With the F-35 deemed to be the most likely candidate, the Seoul government is expected to opt for a purchase process through a noncompetition contract, which could shorten the negotiating process.

The F-35 fighter jet, if picked as the winner of the prolonged project, will be purchased through a government-to-government “foreign military sale,” in which the Washington government would broker a contract between Seoul and the defense firm.

Some observers argue that a noncompetition contract could put Seoul at a disadvantage in terms of technological transfer critical for Seoul’s push to develop a home-built warplane.

As to the number of fighters to be purchased, Seoul is speculated to purchase around 40 F-35 fighters to meet the current budget of 8.3 trillion won ($7.8 billion).

Under current budgetary regulations, the military could request a budget increase of up to 20 percent. But the Army and Navy would apparently oppose the rise, which would force them to scale down their own procurement projects.

Seoul decided in September to start the acquisition project from scratch amid criticism that it paid more attention to candidates’ price tags than their capabilities and broader strategic interests.

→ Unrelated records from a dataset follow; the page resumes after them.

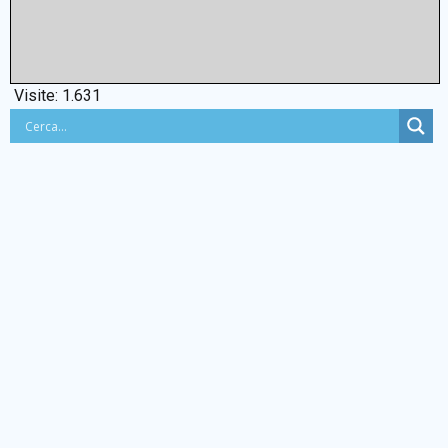
Visite:
1.631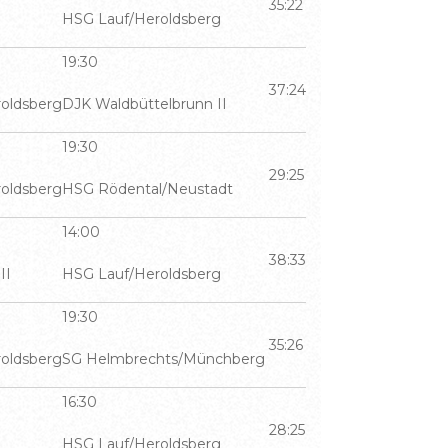
35:22
HSG Lauf/Heroldsberg
19:30
37:24
oldsberg
DJK Waldbüttelbrunn II
19:30
29:25
oldsberg
HSG Rödental/Neustadt
14:00
38:33
II
HSG Lauf/Heroldsberg
19:30
35:26
oldsberg
SG Helmbrechts/Münchberg
16:30
28:25
HSG Lauf/Heroldsberg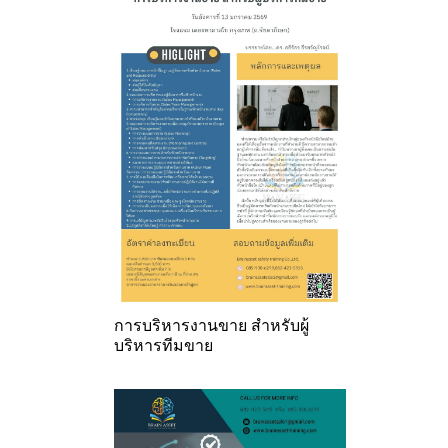
การบริหารงานขาย สำหรับผู้
บริหารทีมขาย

The decision ruled out Boeing’s Advanced F-15, which was short-listed as the only final candidate to fit the budget despite skepticism over its radar-evading capability and four-decade-old platform.

It has been widely expected that South Korea will seek to purchase radar-evading warplanes as neighboring states such as China and Japan are seeking to procure stealth combat aircraft.

China is trying to develop fifth-generation aircraft such as the J-20 and J-31 while Japan has signed a contract with Lockheed Martin to purchase 42 F-35 jets. Russia is working on building its own T-50 stealth fighter with the goal of deploying it in 2016.

The F-35 was developed under the F-35 “Joint Strike Fighter” project launched in 2001. The project is a multinational program joined by the U.S. and eight foreign partners: Britain, Italy, the Netherlands, Turkey, Canada, Australia, Denmark and Norway.

The single-seat, single-engine F-35 jet has three different variants. The conventional takeoff and landing F-35A is for air force operations, while the F-35B is the Marine Corps’ short takeoff and vertical landing variant and the F-35C is the Navy’s carrier-based version.

Meanwhile, the prospect of Seoul’s project to develop an indigenous fighter faces hurdles in terms of capabilities, budget, technological support from foreign firms and international collaboration, according to Yonhap News.

Citing a report from the state-funded Korea Institute of Standard & Technology Evaluation and Planning, the news agency said the feasibility of the so-called KFX project was inadequate.

KISTEP told The Korea Herald that the report was not yet finalized.

According to the Yonhap report, KISTEP estimated that should Seoul decide to create a whole new design, the KFX would cost 9.3 trillion won while the design based on the existing FA-50 light attack plane would cost 7.1 trillion won. Both exceed the military’s estimate of 6.5 trillion won.